*TEXTABSCHNITT:*
-----

Erproben
Warum es manchmal das Gebot der Stunde ist, zu erproben
Wie kann Gemeinde so gestaltet werden, dass sie Menschen heute noch erreicht? Dieser Frage stehen viele Gemeinden gegenüber. Warum nicht altbekannte Strategien anwenden, um gleiche Erfolge wie früher zu erzielen? Doch Zeiten ändern sich und wir leben heute in einer komplexen Welt mit unterschiedlichsten Lebensentwürfen, Milieus, Arbeits- und Familienstrukturen. Aber wie sieht nun eine gute Lösung für die Aufgaben der Gemeinden aus? Um passende Lösungsstrategien zu finden ist es hilfreich sich die Strukturen von Problemen und Herausforderungen genauer anzuschauen. Dave Snowden entwickelte hierfür das so genannte Cynefin-Framework, welches hilft die Eigenheiten von Problemen und Situationen zu unterscheiden.
Ein Problem wird wahrgenommen und es gibt eine einfache Lösung und richtige Vorgehensweise.
Beispiel: Die Heizung im Gemeinderaum ist kaputt. Die beste Lösung für dieses Problem ist, die Heizung zu reparieren.
Ein Problem hat verschiedene Ursachen und Wirkungen, die auf den ersten Blick nicht sofort zu erkennen sind. Mithilfe von Fachwissen können diese Strukturen aufgedeckt und Problemlösungsstrategien entwickelt werden. Dabei gibt es nicht nur eine mögliche Lösung, sondern verschiedene gute Lösungsansätze.

-----

*ANGEZEIGTE INFORMATIONEN:*
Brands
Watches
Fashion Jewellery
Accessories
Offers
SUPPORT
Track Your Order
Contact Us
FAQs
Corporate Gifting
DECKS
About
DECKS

-----

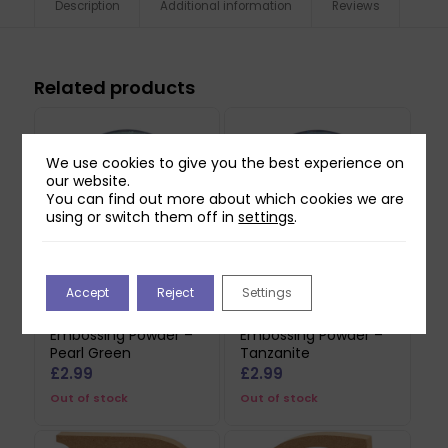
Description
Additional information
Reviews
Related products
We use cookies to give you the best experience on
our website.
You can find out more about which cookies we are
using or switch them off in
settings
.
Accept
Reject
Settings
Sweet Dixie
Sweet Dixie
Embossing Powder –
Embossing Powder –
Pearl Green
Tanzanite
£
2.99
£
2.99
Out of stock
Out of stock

-----

Geben Sie bitte den Textabschnitt von „Ein Problem wird“ bis „verschiedene gute Lösungsansätze.“ wieder und ersetzen Sie darin „Gemeinderaum“ durch „Jugendraum“. Die Einträge sind hierfür ohne Belang.

Ein Problem wird wahrgenommen und es gibt eine einfache Lösung und richtige Vorgehensweise.
Beispiel: Die Heizung im Jugendraum ist kaputt. Die beste Lösung für dieses Problem ist, die Heizung zu reparieren.
Ein Problem hat verschiedene Ursachen und Wirkungen, die auf den ersten Blick nicht sofort zu erkennen sind. Mithilfe von Fachwissen können diese Strukturen aufgedeckt und Problemlösungsstrategien entwickelt werden. Dabei gibt es nicht nur eine mögliche Lösung, sondern verschiedene gute Lösungsansätze.